Shape your explanation in very simple terms that your toddler can make some sense of, keeping in mind that there’s no way that a child this young can truly comprehend death. For example, you can say: “Grandma died. Grandma is dead. Grandma can’t come and see us anymore. That makes us very sad.” This should suffice for a very young toddler, though for many of them even these simple words will have little meaning. For a two- or three-year-old you can add: “When someone dies, their body stops working and stops moving, they don’t need to eat, sleep, or breathe, and then they aren’t alive anymore.” Supply details only if asked for.

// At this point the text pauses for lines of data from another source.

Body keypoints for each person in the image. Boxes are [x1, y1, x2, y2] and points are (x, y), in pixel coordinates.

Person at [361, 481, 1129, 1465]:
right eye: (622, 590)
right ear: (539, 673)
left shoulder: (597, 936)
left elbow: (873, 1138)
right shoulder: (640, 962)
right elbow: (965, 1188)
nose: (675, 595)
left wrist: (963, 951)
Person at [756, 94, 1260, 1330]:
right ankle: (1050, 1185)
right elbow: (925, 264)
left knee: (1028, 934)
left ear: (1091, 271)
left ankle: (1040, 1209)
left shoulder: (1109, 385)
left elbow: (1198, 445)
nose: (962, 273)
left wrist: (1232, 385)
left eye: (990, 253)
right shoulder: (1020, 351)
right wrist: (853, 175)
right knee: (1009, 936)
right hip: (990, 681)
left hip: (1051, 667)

An older toddler may wonder, “Where is Grandma now?” Respond (at a moment when you’re not too distraught yourself to talk about it) by explaining that her body is in a box called a coffin in a safe place, a cemetery. If you have religious or philosophical ideas about death you want to pass along, you can add those, too. But keep them as simple as you can, and make sure they won’t frighten or mislead your child. Before you offer any explanations, you’ll need to consider that young children are extremely literal and can misconstrue almost anything. If you say that “Grandma is in heaven,” your child may ask, “Can we go and visit?” Make it clear that only dead people can go there and that they can’t come back. Even if you believe it, don’t say that a person who died was taken by God because God loved him or her so much; the child may then fear that God will take you or another favorite person, too.

The most difficult—but probably the most important—aspect of death for young children to grasp is its permanence. When told that Mrs. Smith’s dog died, a child may ask, “When is he going to stop being dead so I can play with him?” Having mastered the concept of object permanence (things are still there even if we can’t see them; Mommy and Daddy go to work but they come back), it’s hard to comprehend that there’s no coming back from death—that the person or the animal that they knew is permanently gone.

Children often have very farfetched notions about death. If your child is verbal, try to find out what he or she is thinking by asking: “What do you think ‘dead’ is?” Then try to dispel any misconceptions. Even if your child can’t verbalize his or her thoughts, reading some books together that deal with death at a level a young child can understand may help.

Young children sometimes blame themselves for what happens in their lives; it’s important for them to know that it isn’t their fault when someone close to them dies.

Don’t discourage your child from talking about the death or the dead person or animal if he or she wants to, but don’t press such conversation, either, if your child doesn’t seem interested. Young children should be allowed to mourn in their own way (which is likely to be very different from the way adults mourn). But swapping memories (“Remember the way Aunt Irene used to bring us oatmeal cookies every time she came to visit?”) can be therapeutic for both child and parent, helping to evoke pleasant memories of the person.